REQUIRED WORK: Tally how many lines in the data hold the word "center", and give the result with no other text.

DATA RECORDS:
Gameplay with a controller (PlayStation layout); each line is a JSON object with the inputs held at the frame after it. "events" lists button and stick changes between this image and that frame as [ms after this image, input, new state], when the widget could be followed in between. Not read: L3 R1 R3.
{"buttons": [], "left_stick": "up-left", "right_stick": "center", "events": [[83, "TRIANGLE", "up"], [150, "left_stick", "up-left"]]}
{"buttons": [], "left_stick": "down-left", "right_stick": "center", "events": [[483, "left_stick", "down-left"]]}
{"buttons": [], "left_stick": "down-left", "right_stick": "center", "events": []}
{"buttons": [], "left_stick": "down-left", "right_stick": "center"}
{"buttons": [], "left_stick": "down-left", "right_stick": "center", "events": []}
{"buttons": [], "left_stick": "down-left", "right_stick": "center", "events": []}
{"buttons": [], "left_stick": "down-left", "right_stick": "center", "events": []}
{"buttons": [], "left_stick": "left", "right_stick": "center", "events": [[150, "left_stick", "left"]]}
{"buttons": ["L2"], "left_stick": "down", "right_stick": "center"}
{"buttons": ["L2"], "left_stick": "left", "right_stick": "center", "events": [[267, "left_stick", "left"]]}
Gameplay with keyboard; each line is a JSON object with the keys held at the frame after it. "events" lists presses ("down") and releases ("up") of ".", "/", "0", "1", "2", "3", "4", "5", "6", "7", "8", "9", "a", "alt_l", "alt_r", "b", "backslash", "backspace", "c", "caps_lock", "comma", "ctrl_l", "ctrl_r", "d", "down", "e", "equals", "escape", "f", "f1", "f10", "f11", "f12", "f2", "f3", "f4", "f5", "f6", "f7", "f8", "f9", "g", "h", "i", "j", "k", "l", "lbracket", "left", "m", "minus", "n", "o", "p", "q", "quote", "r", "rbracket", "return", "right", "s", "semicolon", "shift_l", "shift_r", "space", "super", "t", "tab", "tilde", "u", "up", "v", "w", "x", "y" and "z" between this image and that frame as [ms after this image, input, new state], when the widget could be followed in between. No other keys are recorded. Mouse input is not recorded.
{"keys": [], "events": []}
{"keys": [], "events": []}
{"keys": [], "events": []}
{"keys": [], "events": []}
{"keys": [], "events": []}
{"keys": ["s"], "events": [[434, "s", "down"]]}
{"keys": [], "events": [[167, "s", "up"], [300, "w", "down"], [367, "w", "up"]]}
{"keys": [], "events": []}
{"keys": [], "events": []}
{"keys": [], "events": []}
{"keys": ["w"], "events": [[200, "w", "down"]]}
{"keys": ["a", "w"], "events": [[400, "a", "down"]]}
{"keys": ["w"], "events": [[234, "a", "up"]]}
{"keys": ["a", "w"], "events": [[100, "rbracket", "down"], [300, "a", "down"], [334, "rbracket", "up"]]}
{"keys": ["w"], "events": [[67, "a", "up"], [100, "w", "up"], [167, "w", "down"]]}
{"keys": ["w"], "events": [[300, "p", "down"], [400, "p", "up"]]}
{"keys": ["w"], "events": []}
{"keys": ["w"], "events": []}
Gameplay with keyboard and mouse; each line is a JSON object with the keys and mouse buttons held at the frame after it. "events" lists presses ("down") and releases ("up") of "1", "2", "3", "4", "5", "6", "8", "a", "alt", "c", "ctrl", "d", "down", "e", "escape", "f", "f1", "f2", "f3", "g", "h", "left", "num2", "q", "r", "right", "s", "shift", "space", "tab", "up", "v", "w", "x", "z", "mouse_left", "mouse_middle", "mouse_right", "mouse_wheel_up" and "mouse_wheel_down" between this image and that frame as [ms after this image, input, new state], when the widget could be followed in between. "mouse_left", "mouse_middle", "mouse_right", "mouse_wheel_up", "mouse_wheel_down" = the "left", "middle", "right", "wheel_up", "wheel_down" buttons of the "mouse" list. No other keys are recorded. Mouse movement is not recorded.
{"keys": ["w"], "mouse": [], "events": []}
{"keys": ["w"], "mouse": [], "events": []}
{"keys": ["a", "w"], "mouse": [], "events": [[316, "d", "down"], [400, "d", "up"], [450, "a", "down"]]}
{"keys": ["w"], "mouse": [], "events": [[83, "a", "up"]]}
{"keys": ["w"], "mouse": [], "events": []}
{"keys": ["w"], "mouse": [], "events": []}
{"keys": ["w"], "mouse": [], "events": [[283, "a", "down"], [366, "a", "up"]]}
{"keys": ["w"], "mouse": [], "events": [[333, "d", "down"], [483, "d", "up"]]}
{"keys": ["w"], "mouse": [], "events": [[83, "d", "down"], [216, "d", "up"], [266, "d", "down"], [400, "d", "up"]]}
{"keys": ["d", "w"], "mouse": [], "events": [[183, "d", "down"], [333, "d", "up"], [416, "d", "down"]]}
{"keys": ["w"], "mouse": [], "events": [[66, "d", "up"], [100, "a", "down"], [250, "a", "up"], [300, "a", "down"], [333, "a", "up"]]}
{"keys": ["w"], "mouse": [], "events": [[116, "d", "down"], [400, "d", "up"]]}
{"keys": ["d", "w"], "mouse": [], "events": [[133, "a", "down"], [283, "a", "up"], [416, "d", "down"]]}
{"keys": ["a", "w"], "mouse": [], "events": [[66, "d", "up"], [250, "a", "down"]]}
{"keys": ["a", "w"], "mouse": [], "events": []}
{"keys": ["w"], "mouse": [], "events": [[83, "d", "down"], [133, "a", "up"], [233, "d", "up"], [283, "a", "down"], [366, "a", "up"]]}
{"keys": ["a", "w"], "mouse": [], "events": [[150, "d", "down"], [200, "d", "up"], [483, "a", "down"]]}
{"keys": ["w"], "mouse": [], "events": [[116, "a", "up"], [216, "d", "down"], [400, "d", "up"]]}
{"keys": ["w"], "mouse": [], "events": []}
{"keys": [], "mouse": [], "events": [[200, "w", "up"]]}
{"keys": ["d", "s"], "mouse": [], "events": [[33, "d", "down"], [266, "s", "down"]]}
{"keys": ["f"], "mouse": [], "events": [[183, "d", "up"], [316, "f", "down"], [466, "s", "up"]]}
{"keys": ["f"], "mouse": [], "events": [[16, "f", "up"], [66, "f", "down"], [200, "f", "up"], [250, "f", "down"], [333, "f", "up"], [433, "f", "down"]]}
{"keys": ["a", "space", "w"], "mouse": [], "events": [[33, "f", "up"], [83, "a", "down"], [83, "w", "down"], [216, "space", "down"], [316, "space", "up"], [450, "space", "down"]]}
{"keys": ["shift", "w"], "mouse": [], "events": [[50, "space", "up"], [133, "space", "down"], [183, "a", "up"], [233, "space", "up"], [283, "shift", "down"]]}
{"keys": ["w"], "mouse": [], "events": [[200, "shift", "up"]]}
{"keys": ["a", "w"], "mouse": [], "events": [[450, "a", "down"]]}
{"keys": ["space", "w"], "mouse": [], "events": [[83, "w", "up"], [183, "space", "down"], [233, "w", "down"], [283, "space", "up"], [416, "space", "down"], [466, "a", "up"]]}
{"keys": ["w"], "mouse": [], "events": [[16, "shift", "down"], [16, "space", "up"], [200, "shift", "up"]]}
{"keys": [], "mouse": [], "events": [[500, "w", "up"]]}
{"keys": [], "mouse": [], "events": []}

SOLVED EXERCISE: 10